* TAREA PENDIENTE 1 *
Responde brevemente estas preguntas sobre el comentario que aparece más abajo:
(a) ¿A quién va dirigida la tercera carta de san Juan?
(b) ¿Qué le pide ahora Juan a Gayo?
(c) En Lc 18, 1-8, ¿qué enseñanza da el evangelista desde el principio?

* TEXTO PROPORCIONADO *
================================
Sábado de la XXXII Semana Ordinaria

3 Juan 5-8

Hoy hemos escuchado la parte central de la breve tercera carta de san Juan.

La carta va dirigida al «presbítero Gayo», personaje que no conocemos.  Se inicia con saludos y una alabanza al destinatario.  Al final alude a las actitudes contrastantes de unas personas llamadas Diotrefes y Demetrio.

En esa época de las comunidades primitivas, había muchos apóstoles y predicadores itinerantes.  Esto traía como consecuencia, muchas veces, cierta desconfianza y ciertos malos tratos a los advenedizos.  Esto es lo que Juan echa más adelante en cara a Diotrefes: «Ni siquiera recibe a los hermanos: y a los que lo intentan, se lo prohíbe y los arroja de la Iglesia».

Gayo, en cambio, los había apoyado.  Ahora Juan le pide que les dé provisiones para el viaje.

Las recomendaciones del autor nos iluminan sobre nuestras actitudes de ayuda, también económicas, a las misiones y a toda clase de obras buenas.

Lc 18, 1-8

Es muy curioso que normalmente, cuando escuchamos una parábola del Señor, esos deliciosos cuentitos tomados de la experiencia de las personas y cosas que rodeaban a sus oyentes, tengamos que esperar hasta el final para encontrar la enseñanza o aplicación.  Hoy, en cambio, la enseñanza está dada por el evangelista desde el principio: «para enseñar a sus discípulos la necesidad de orar siempre sin desfallecer», es decir, sin desanimarnos.
================================
* ENTRADAS *
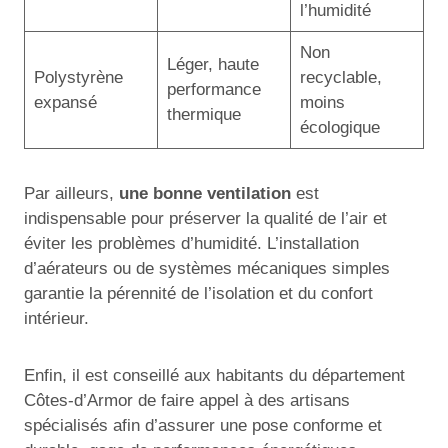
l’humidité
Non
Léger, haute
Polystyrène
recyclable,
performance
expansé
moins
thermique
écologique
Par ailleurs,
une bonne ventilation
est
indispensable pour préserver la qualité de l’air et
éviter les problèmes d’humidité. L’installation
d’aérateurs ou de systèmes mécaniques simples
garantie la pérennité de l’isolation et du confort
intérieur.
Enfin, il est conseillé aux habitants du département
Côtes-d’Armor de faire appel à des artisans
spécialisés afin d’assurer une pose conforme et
================================
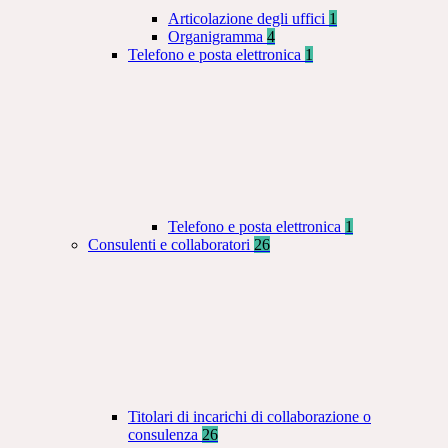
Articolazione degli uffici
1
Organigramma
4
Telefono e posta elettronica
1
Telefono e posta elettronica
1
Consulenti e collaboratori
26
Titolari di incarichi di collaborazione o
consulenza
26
================================
* TAREA PENDIENTE 2 *
Localiza en las entradas de arriba cada línea que contenga la palabra "humidité" y cópiala, teniendo en cuenta las mayúsculas y minúsculas.

* RESPUESTA 1 *
(a) Al «presbítero Gayo».
(b) Que les dé provisiones para el viaje.
(c) La necesidad de orar siempre sin desfallecer, es decir, sin desanimarse.

* RESPUESTA 2 *
l’humidité
éviter les problèmes d’humidité. L’installation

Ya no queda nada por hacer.